● What the task asks
Below are some records. Return exactly their lines from the one containing "cereal box: present" through the one containing "mug: none [376,432,440,502]", and drop the pictures.

*** Opening of Material shown ***

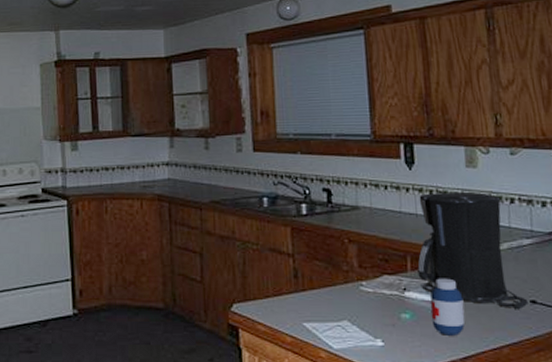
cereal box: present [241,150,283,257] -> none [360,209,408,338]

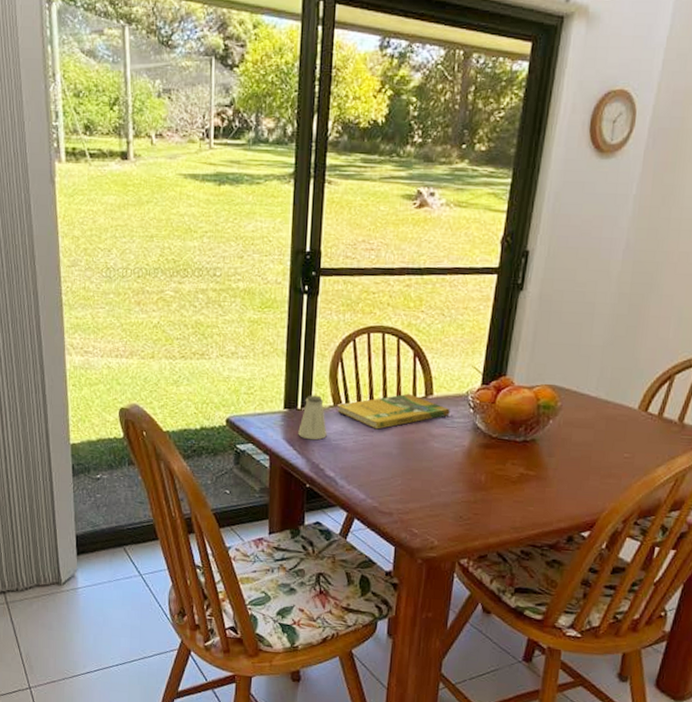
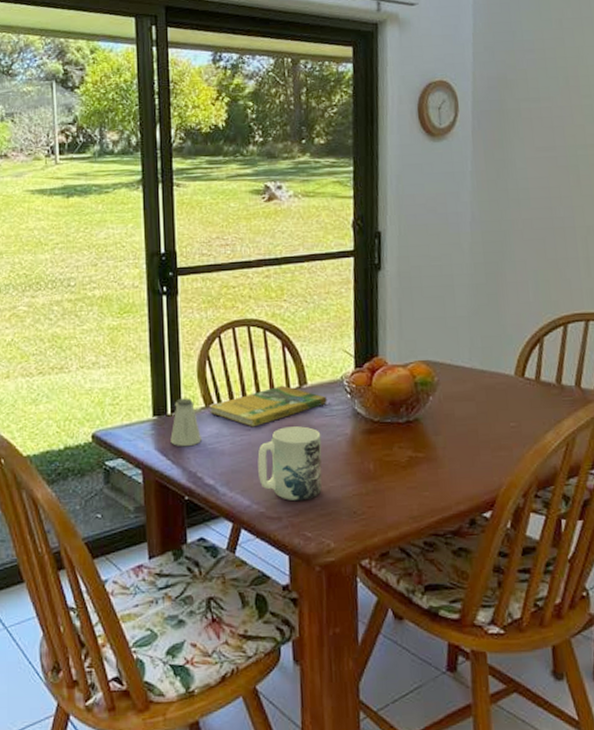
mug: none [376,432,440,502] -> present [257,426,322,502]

*** Close of Material shown ***
*** Opening of Material shown ***

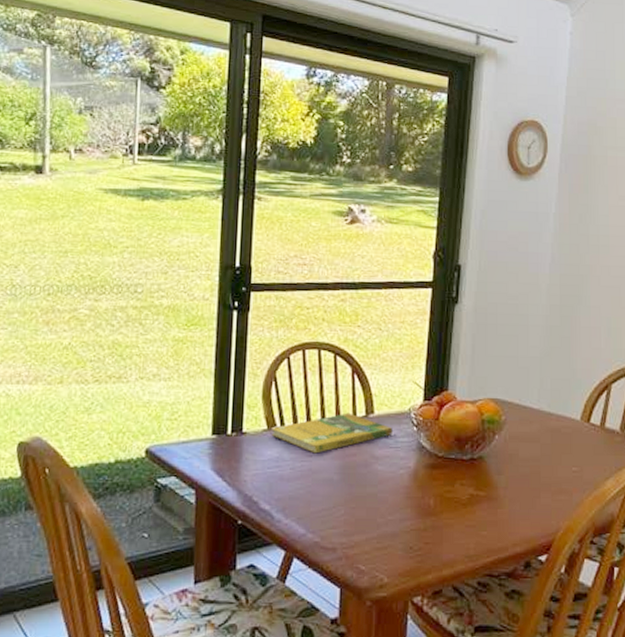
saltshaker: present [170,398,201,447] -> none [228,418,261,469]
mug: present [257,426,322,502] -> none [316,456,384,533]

*** Close of Material shown ***
*** Opening of Material shown ***

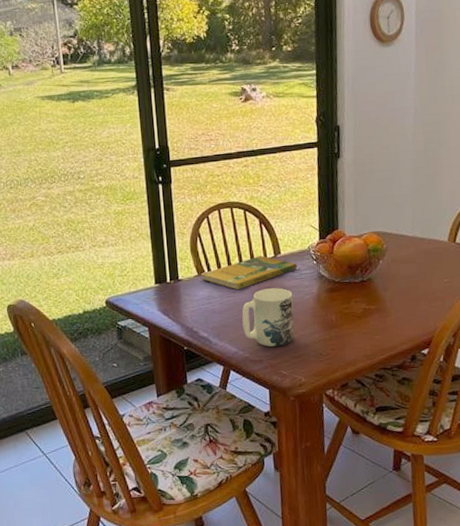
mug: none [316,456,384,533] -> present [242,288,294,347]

*** Close of Material shown ***

● Response to the task
cereal box: present [241,150,283,257] -> none [360,209,408,338]

mug: none [376,432,440,502] -> present [257,426,322,502]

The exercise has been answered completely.